#### WHAT YOU ARE ASKED TO DO:
Print the Microsoft Ignite article below word for word, from start to finish.

Over 30,000 IT pros, business leaders and partners gathered in Orlando, Fla. last week to attend Microsoft Ignite and Envision, its annual business and technology customer events. The gathering revealed a wide range of developments in cloud computing, security, edge computing, artificial intelligence and modern workplace.

But with these advancements comes a challenge for Microsoft in its battle for cloud supremacy against Amazon and Google: how to bridge the gap in pace between itself and many of its customers and partners who need help deploying all of its services on offer.

Let's take a look at the major themes and assess what they mean for Microsoft and the market.

'Tech Intensity'

In August, Satya Nadella famously declared: “You join Microsoft not to be cool, but to make others cool.” The opening keynote doubled down on its belief that, unlike other cloud providers who compete with customers, Microsoft’s role is to help customers become tech companies themselves.

#### EXTRACTED INFORMATION:

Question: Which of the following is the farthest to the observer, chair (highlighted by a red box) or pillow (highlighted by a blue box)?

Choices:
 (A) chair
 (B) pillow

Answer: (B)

#### WRITTEN RESPONSE:
Over 30,000 IT pros, business leaders and partners gathered in Orlando, Fla. last week to attend Microsoft Ignite and Envision, its annual business and technology customer events. The gathering revealed a wide range of developments in cloud computing, security, edge computing, artificial intelligence and modern workplace.

But with these advancements comes a challenge for Microsoft in its battle for cloud supremacy against Amazon and Google: how to bridge the gap in pace between itself and many of its customers and partners who need help deploying all of its services on offer.

Let's take a look at the major themes and assess what they mean for Microsoft and the market.

'Tech Intensity'

In August, Satya Nadella famously declared: “You join Microsoft not to be cool, but to make others cool.” The opening keynote doubled down on its belief that, unlike other cloud providers who compete with customers, Microsoft’s role is to help customers become tech companies themselves.